Somewhere along the way, a blonde “Army soldier” named Jessica Foster became the internet’s favorite patriot.
She smiled in fatigues, stood beside Donald Trump, popped up on warships, even appeared in the same frame as Vladimir Putin — as if geopolitics were just another photo op.
The likes poured in. The comments were predictable. “Marry me.” “Finally, a real American.” “God bless you.”
There was just one problem. She doesn’t exist.
No Army record. No service history. No anything. Just a string of images stitched together well enough to pass the scroll test. And that, apparently, was enough.
A million followers later, the illusion held — longer than it should have, but not longer than expected. Because this wasn’t really about her. It was about the idea of her.

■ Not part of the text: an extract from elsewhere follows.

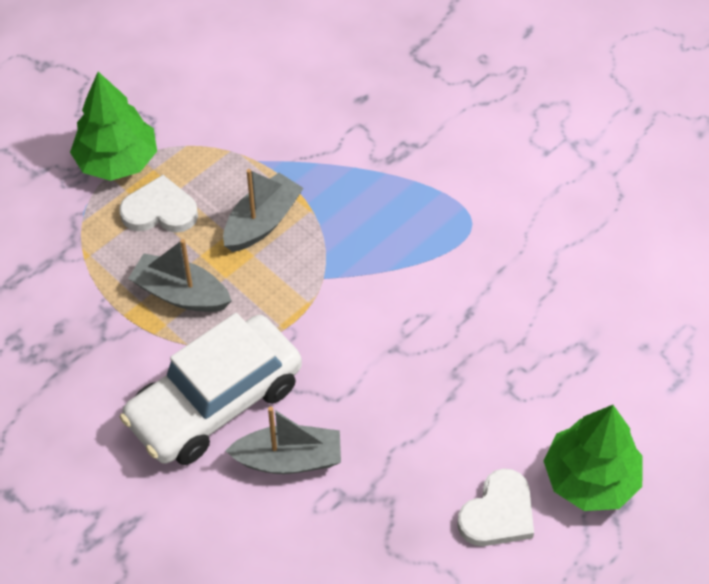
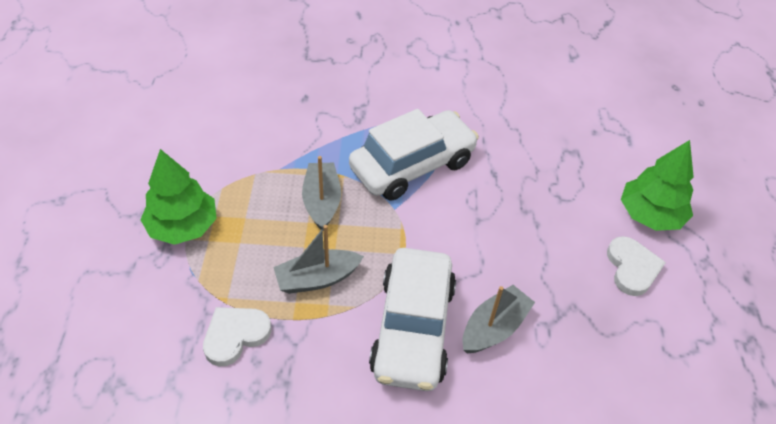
camera: 45 degrees left, 5 degrees down
white heart [119,175,198,233] -> white heart moved to [203,307,271,366]
none -> white car [349,109,479,200]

Perfect hair. Perfect angles. No awkward interviews, no inconvenient opinions, no messy past. Just a clean, frictionless version of patriotism, ready for consumption. A soldier who never contradicts, never ages, never slips.
In other words, exactly what the algorithm ordered.

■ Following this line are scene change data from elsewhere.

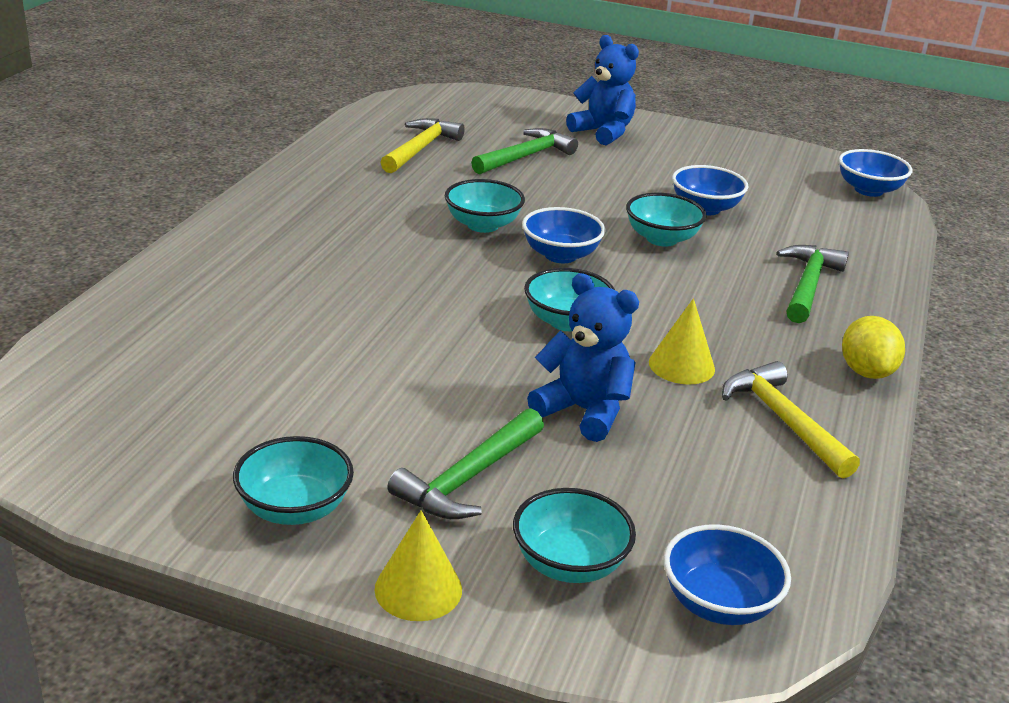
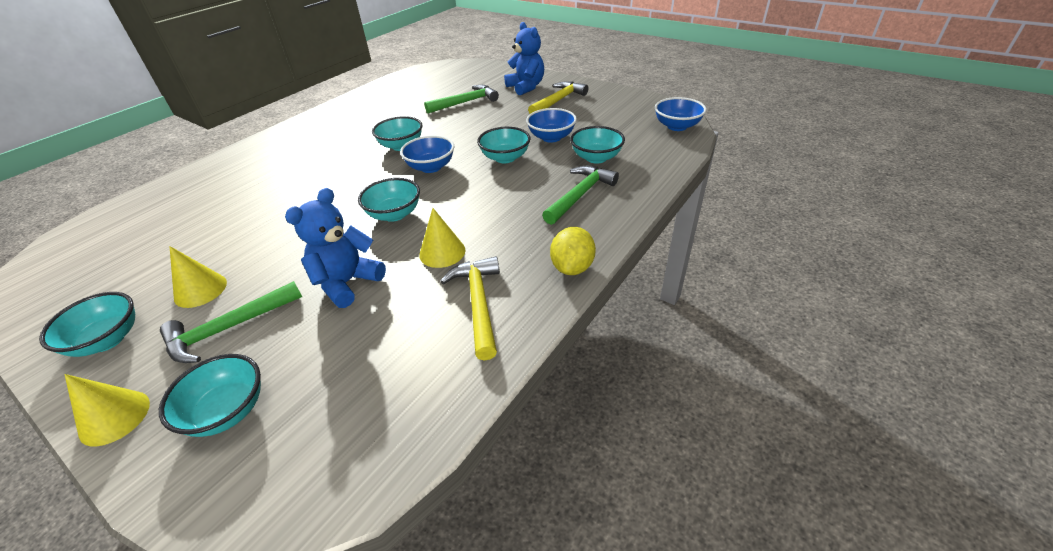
camera: 20 degrees right, 10 degrees up
yellow hammer [380,118,465,173] -> yellow hammer moved to [528,81,588,114]
blue teddy bear [527,273,639,442] -> blue teddy bear turned 105 degrees counterclockwise [285,188,386,308]
blue bowl [664,524,791,625] -> none
none -> yellow cone [169,246,227,308]
none -> turquoise bowl [570,126,625,164]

If this is what propaganda looks like now, it’s less about persuasion and more about preference. People didn’t just believe her — they wanted to. Which makes the whole thing less scandal and more punchline.
The war may be real. The politics certainly are. But the poster girl? Rendered in high definition, saluted in the comments, and gone the moment you look too closely. She’s not just G.I., she’s A.I.